Your task. Each entry must appear in the answer exactly as written.

Input data.

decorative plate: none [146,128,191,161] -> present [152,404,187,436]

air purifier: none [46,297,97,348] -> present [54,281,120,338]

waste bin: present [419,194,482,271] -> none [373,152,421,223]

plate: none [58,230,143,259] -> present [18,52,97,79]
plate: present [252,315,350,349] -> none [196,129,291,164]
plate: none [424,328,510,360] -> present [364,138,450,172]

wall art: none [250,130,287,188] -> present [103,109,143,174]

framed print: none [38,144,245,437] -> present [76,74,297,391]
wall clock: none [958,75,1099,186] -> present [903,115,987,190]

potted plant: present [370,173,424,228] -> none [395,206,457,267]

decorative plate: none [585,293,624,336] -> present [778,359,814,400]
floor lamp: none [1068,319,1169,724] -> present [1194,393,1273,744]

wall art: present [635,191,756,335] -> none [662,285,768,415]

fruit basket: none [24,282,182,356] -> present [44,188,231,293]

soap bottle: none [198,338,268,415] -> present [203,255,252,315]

Answer to the problem.
decorative plate: none [146,128,191,161] -> present [152,404,187,436]

air purifier: none [46,297,97,348] -> present [54,281,120,338]

waste bin: present [419,194,482,271] -> none [373,152,421,223]

plate: none [58,230,143,259] -> present [18,52,97,79]
plate: present [252,315,350,349] -> none [196,129,291,164]
plate: none [424,328,510,360] -> present [364,138,450,172]

wall art: none [250,130,287,188] -> present [103,109,143,174]

framed print: none [38,144,245,437] -> present [76,74,297,391]
wall clock: none [958,75,1099,186] -> present [903,115,987,190]

potted plant: present [370,173,424,228] -> none [395,206,457,267]

decorative plate: none [585,293,624,336] -> present [778,359,814,400]
floor lamp: none [1068,319,1169,724] -> present [1194,393,1273,744]

wall art: present [635,191,756,335] -> none [662,285,768,415]

fruit basket: none [24,282,182,356] -> present [44,188,231,293]

soap bottle: none [198,338,268,415] -> present [203,255,252,315]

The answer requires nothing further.